The anti-democratic efforts by the right wing republican legislature in Lansing are putting Michigan in the national spotlight. One national commentator, Jim Hightower, is now referring to our state as "Michiganistan" because of what he called the rule of "iron fist-democracy, rule-of-law, fairness, and the people be damned." He described the lame duck session as "dumbfounding, anti-democratic zealotry." Others talked about the Governor and legislature pulling a "fast-one" by "introducing and then ramming through legislation...designed so it cannot be repealed by popular referendum."

In the last days of 2012 Governor Snyder signed the new Emergency Manager law, flaunting the clear rejection by voters state -wide of such legislation.

In a remarkable effort at reshaping reality, the Governor issued a statement saying that the new law "demonstrates that we clearly heard, recognized and respected the will of the voters." He claimed the new law "builds in local control and options while also ensuring the tools to protect ... residents, students and taxpayers."

The new law includes a $770,000 state appropriation to cover managers' salaries, a provision that shields it from another statewide vote because spending bills are immune to referendums. Rep. Tim Greimel, D-Auburn Hills, accused Republicans of going to "extreme lengths" with that provision.

Snyder further insults voters by claiming this law is substantially different from that just repealed by referendum because if a review team finds that a financial emergency exists, communities can choose their remedy. The choices are to request an emergency manager, ask for a mediator, apply for bankruptcy, or introduce a reform plan.
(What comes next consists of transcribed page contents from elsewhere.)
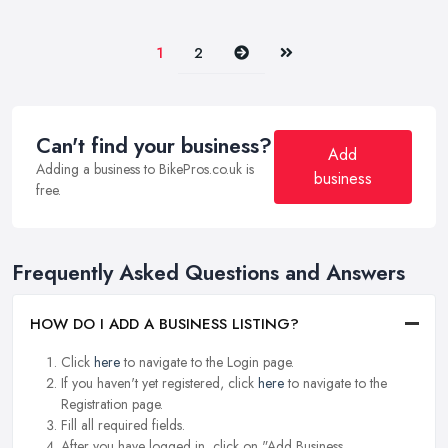
Next
Last
1
2
Can't find your business?
Add
Adding a business to BikePros.co.uk is
business
free.
Frequently Asked Questions and Answers
HOW DO I ADD A BUSINESS LISTING?
Click
here
to navigate to the Login page.
If you haven't yet registered, click
here
to navigate to the
Registration page.
Fill all required fields.
After you have logged in, click on "Add Business.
The Detroit City Council also rejected the will of the people by a slim 5-4 majority. They supported a massive sale of public land to Hantz Farms/Woodlands after an outpouring of public objections and approved the Miller Canfield agreement demanded by the Governor.

These actions have made it clear that fundamental change is needed in Michigan. At a time when the authority of nation states over the lives of citizens is decreasing around the world, a small group of well-financed right wing ideologues are stripping away all pretense of democratic responsibility. Representative democracy now means representing the interests of a corporate power structure over the will of the majority of citizens. It is providing a legal mechanism for immoral actions, allowing the looting of the public realm and the wholesale transfer of public wealth into private hands.

It is no longer enough to petition against these actions or to protest their implementation. We need to create new political forms that enable us to create new centers of public responsibility.

We are fortunate to be living in a time when many before us have faced similar conditions and found new and imaginative ways to organize for better lives. We should be especially grateful to our brothers and sisters throughout Central and South America who have been expanding ideas of direct democracy. They have much to offer us.

For example, for more than three decades communities have been using Participatory Budgeting to determine local needs and to strengthen democratic processes. Recently New York joined Chicago and Vallejo California in using this process.

Advocates argue that such a process enables communities to improve their quality of life while having a "direct and meaningful say in what government does." Such a process creates "new spaces for groups to engage with the public in positive and constructive ways."

This coming year the challenge for us in Michigan and Detroit is to move toward meaningful democracy. Over the last few months we have been developing a new language of policies that can move us closer to more equitable ways of living. Community Benefit Agreements, Land Trusts and Participatory Budgeting are not new ideas, but they are ideas sorely needed in our city and state as we construct a new democracy.